When using the pid provider, you should be especially careful. Because the pid provider can instrument every instruction, you could enable millions of probes in an application, and therefore slow the target process to a crawl.

DTrace can also be used in situations where large numbers of probes must be enabled for a question to be answered. Enabling a large number of probes might slow down the system quite a bit, but it will never induce fatal failure on the machine. You should therefore not hesitate to enable many probes if required.

Use Aggregations

As discussed in Chapter 9, Aggregations, DTrace's aggregations allow for a scalable way of aggregating data. Associative arrays might appear to offer similar functionality to aggregations. However, by nature of being global, general-purpose variables, they cannot offer the linear scalability of aggregations. You should therefore prefer to use aggregations over associative arrays when possible. The following example is not recommended:

syscall:::entry
{
	totals[execname]++;
}

syscall::rexit:entry
{
	printf("%40s %d\n", execname, totals[execname]);
	totals[execname] = 0;
}

The following example is preferable:

syscall:::entry
{
	@totals[execname] = count();
}

END
{
	printa("%40s %@d\n", @totals);
}

Use Cacheable Predicates

DTrace predicates are used to filter unwanted data from the experiment by tracing data is only traced if a specified condition is found to be true. When enabling many probes, you generally use predicates of a form that identifies a specific thread or threads of interest, such as /self->traceme/ or /pid == 12345/. Although many of these predicates evaluate to a false value for most threads in most probes, the evaluation itself can become costly when done for many thousands of probes. To reduce this cost, DTrace caches the evaluation of a predicate if it includes only thread-local variables (for example, /self->traceme/) or immutable variables (for example, /pid == 12345/). The cost of evaluating a cached predicate is much smaller than the cost of evaluating a non-cached predicate, especially if the predicate involves thread-local variables, string comparisons, or other relatively costly operations.
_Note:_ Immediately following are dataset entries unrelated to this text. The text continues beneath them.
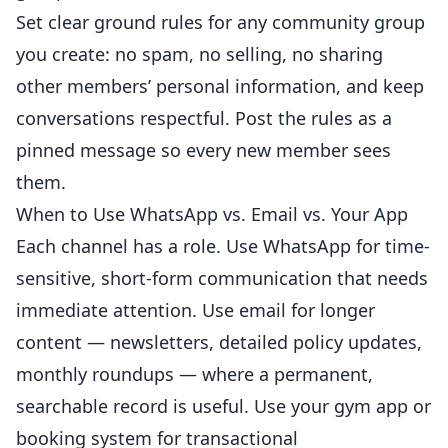
Set clear ground rules for any community group
you create: no spam, no selling, no sharing
other members’ personal information, and keep
conversations respectful. Post the rules as a
pinned message so every new member sees
them.
When to Use WhatsApp vs. Email vs. Your App
Each channel has a role. Use WhatsApp for time-
sensitive, short-form communication that needs
immediate attention. Use email for longer
content — newsletters, detailed policy updates,
monthly roundups — where a permanent,
searchable record is useful. Use your gym app or
booking system for transactional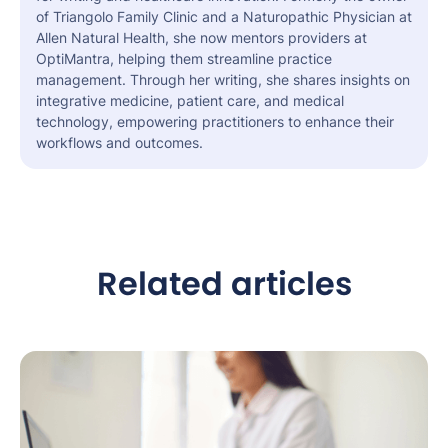
of Triangolo Family Clinic and a Naturopathic Physician at
Allen Natural Health, she now mentors providers at
OptiMantra, helping them streamline practice
management. Through her writing, she shares insights on
integrative medicine, patient care, and medical
technology, empowering practitioners to enhance their
workflows and outcomes.
Related articles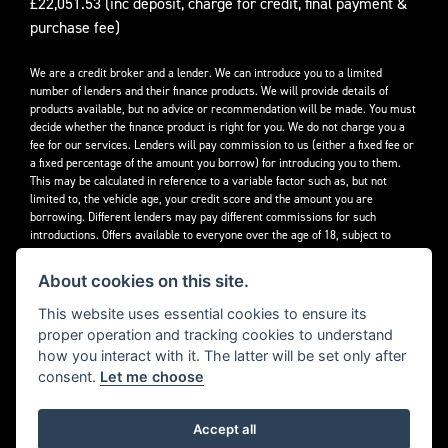
£22,051.53 (inc deposit, charge for credit, final payment &
purchase fee)
We are a credit broker and a lender. We can introduce you to a limited
number of lenders and their finance products. We will provide details of
products available, but no advice or recommendation will be made. You must
decide whether the finance product is right for you. We do not charge you a
fee for our services. Lenders will pay commission to us (either a fixed fee or
a fixed percentage of the amount you borrow) for introducing you to them.
This may be calculated in reference to a variable factor such as, but not
limited to, the vehicle age, your credit score and the amount you are
borrowing. Different lenders may pay different commissions for such
introductions. Offers available to everyone over the age of 18, subject to
credit approval.
About cookies on this site.
Decidebloom Ltd t/a Triumphworld are authorised and regulated by the
Financial Conduct Authority. Our Firm Reference Number (FRN) is 308726.
This website uses essential cookies to ensure its
proper operation and tracking cookies to understand
how you interact with it. The latter will be set only after
consent.
Let me choose
Accept all
Powered by DealerWebs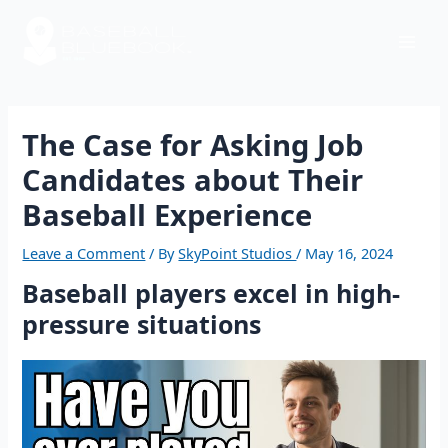
Skip
Post
Mai
to
navigation
content
Men
The Case for Asking Job
Candidates about Their
Baseball Experience
Leave a Comment
/ By
SkyPoint Studios
/
May 16, 2024
Baseball players excel in high-
pressure situations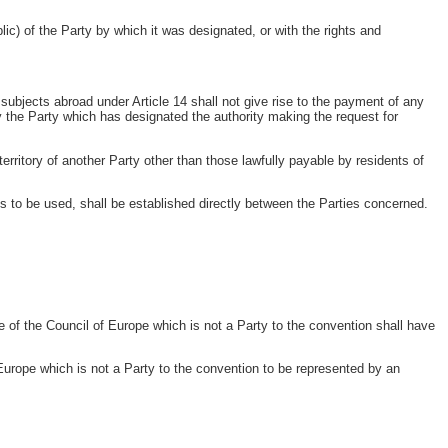
lic) of the Party by which it was designated, or with the rights and
subjects abroad under Article 14 shall not give rise to the payment of any
by the Party which has designated the authority making the request for
erritory of another Party other than those lawfully payable by residents of
es to be used, shall be established directly between the Parties concerned.
 of the Council of Europe which is not a Party to the convention shall have
rope which is not a Party to the convention to be represented by an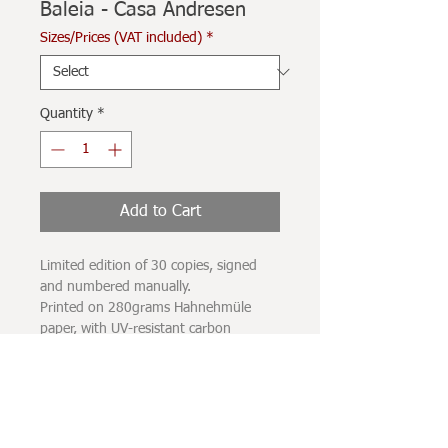
Baleia - Casa Andresen
Sizes/Prices (VAT included)
*
Quantity
*
Add to Cart
Limited edition of 30 copies, signed
and numbered manually.
Printed on 280grams Hahnehmüle
paper, with UV-resistant carbon
pigment inks.
The printing spot does not completely
occupy the sheet of paper, leaving a
white margin of a few centimeters
surrounding the image.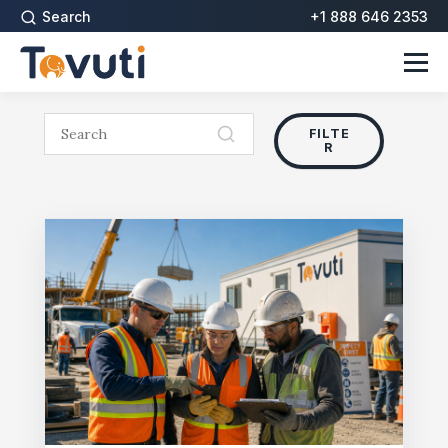
Search
+1 888 646 2353
FILTE
R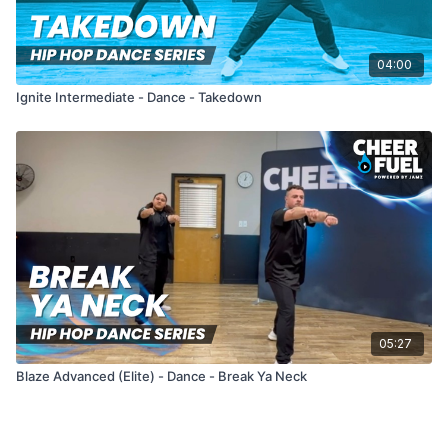
04:00
Ignite Intermediate - Dance - Takedown
05:27
Blaze Advanced (Elite) - Dance - Break Ya Neck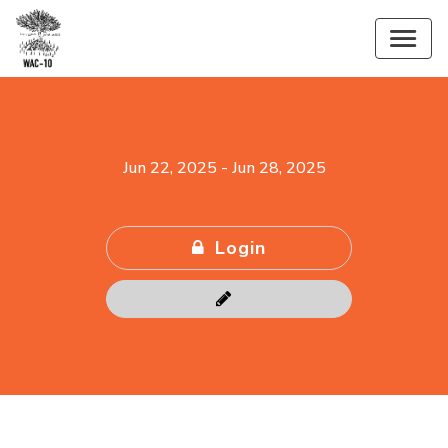
Jun 22, 2025
-
Jun 28, 2025
Login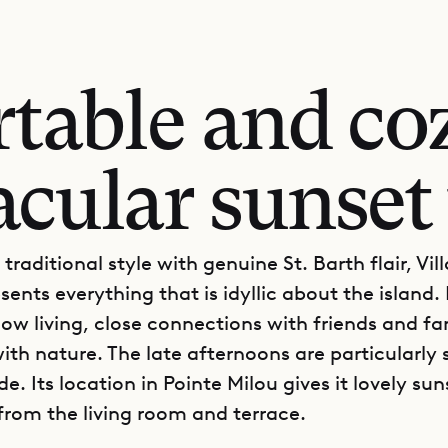
table and coz
acular sunset
e traditional style with genuine St. Barth flair, Vi
sents everything that is idyllic about the island. I
low living, close connections with friends and fa
th nature. The late afternoons are particularly 
de. Its location in Pointe Milou gives it lovely sun
 from the living room and terrace.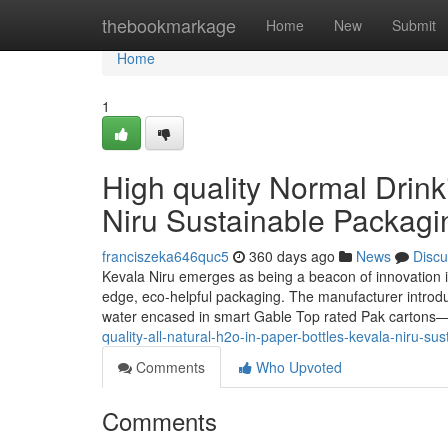
Home
thebookmarkage
Home
New
Submit
Home
1
High quality Normal Drink
Niru Sustainable Packagi
franciszeka646quc5
360 days ago
News
Discu
Kevala Niru emerges as being a beacon of innovation in
edge, eco-helpful packaging. The manufacturer introduce
water encased in smart Gable Top rated Pak cartons—t
quality-all-natural-h2o-in-paper-bottles-kevala-niru-su
Comments
Who Upvoted
Comments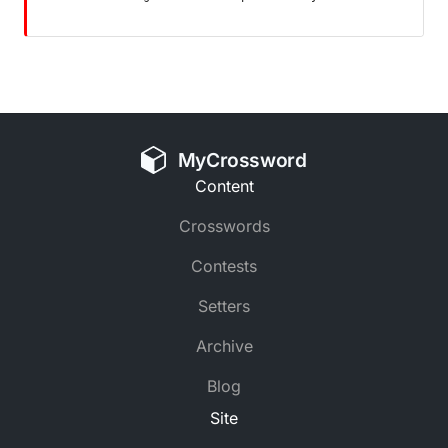
MyCrossword
Content
Crosswords
Contests
Setters
Archive
Blog
Site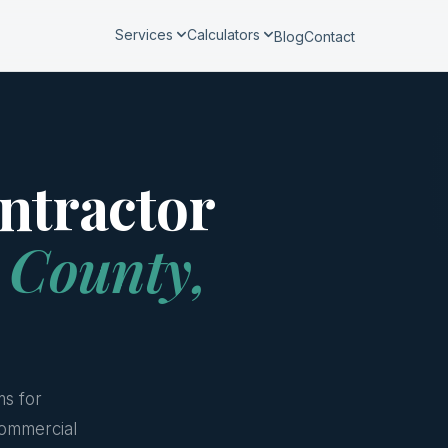
Services
Calculators
Blog
Contact
ntractor
 County,
ms for
ommercial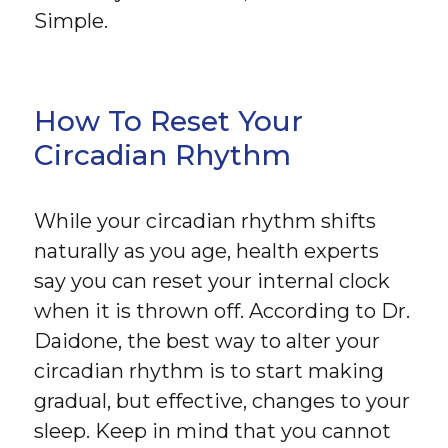
Simple.
How To Reset Your
Circadian Rhythm
While your circadian rhythm shifts
naturally as you age, health experts
say you can reset your internal clock
when it is thrown off. According to Dr.
Daidone, the best way to alter your
circadian rhythm is to start making
gradual, but effective, changes to your
sleep. Keep in mind that you cannot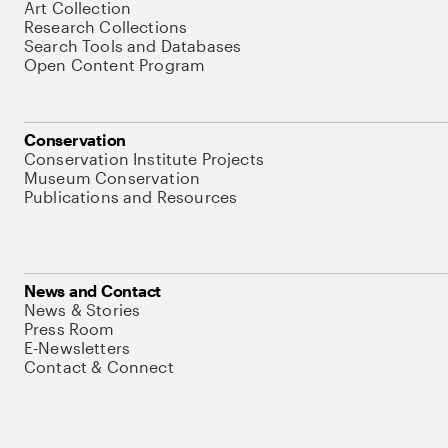
Art Collection
Research Collections
Search Tools and Databases
Open Content Program
Conservation
Conservation Institute Projects
Museum Conservation
Publications and Resources
News and Contact
News & Stories
Press Room
E-Newsletters
Contact & Connect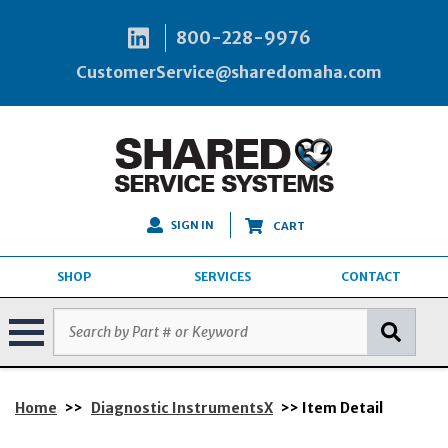
800-228-9976
CustomerService@sharedomaha.com
SIGN IN
CART
SHOP
SERVICES
CONTACT
Home
>>
Diagnostic InstrumentsX
>> Item Detail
While predicate caching is transparent to the user, it does imply some guidelines for constructing optimal predicates, as shown in the following table:

Cacheable	Uncacheable
`self->mumble`	`mumble[curthread]`, `mumble[pid, tid]`
`execname`	`curpsinfo->pr_fname`, `curthread->t_procp->p_user.u_comm`
`pid`	`curpsinfo->pr_pid`, `curthread->t_procp->p_pipd->pid_id`
`tid`	`curlwpsinfo->pr_lwpid`, `curthread->t_tid`
`curthread`	`curthread->any member`, `curlwpsinfo->any member`, `curpsinfo->any member`

The following example is not recommended:

syscall::read:entry
{
	follow[pid, tid] = 1;
}

fbt:::
/follow[pid, tid]/
{}

syscall::read:return
/follow[pid, tid]/
{
	follow[pid, tid] = 0;
}

The following example using thread-local variables is preferable:

syscall::read:entry
{
	self->follow = 1;
}

fbt:::
/self->follow/
{}

syscall::read:return
/self->follow/
{
	self->follow = 0;
}

A predicate must consist exclusively of cacheable expressions in order to be cacheable. The following predicates are all cacheable:

/execname == "myprogram"/
/execname == $$1/
/pid == 12345/
/pid == $1/
/self->traceme == 1/

The following examples, which use global variables, are not cacheable:

/execname == one_to_watch/
/traceme[execname]/
/pid == pid_i_care_about/
/self->traceme == my_global/